Source texts of formatted documents:
----------
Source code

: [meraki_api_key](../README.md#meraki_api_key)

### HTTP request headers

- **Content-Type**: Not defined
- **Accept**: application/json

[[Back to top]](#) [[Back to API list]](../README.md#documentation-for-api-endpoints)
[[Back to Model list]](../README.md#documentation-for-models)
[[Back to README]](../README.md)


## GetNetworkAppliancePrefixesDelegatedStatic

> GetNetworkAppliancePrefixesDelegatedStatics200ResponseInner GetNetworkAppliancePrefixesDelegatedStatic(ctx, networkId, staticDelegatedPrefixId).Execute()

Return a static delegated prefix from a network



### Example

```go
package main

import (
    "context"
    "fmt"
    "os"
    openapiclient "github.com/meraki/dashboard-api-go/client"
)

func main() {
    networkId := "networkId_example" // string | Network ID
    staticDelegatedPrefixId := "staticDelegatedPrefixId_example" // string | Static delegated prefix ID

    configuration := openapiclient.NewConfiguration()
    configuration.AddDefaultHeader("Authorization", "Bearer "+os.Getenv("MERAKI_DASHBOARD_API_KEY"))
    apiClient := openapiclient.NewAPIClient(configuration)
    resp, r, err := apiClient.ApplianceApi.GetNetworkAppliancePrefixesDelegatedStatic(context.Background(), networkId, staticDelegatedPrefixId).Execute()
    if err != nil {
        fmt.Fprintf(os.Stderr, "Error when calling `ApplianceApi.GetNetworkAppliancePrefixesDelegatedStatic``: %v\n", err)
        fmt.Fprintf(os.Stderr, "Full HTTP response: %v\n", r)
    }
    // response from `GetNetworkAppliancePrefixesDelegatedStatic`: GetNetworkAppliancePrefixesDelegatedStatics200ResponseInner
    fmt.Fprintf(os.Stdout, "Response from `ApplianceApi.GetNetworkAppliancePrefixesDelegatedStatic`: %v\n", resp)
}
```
----------
What the task requires - Within the data above, find the lines that contain the word "README" and copy each of them.

Exercise answer -
: [meraki_api_key](../README.md#meraki_api_key)
[[Back to top]](#) [[Back to API list]](../README.md#documentation-for-api-endpoints)
[[Back to Model list]](../README.md#documentation-for-models)
[[Back to README]](../README.md)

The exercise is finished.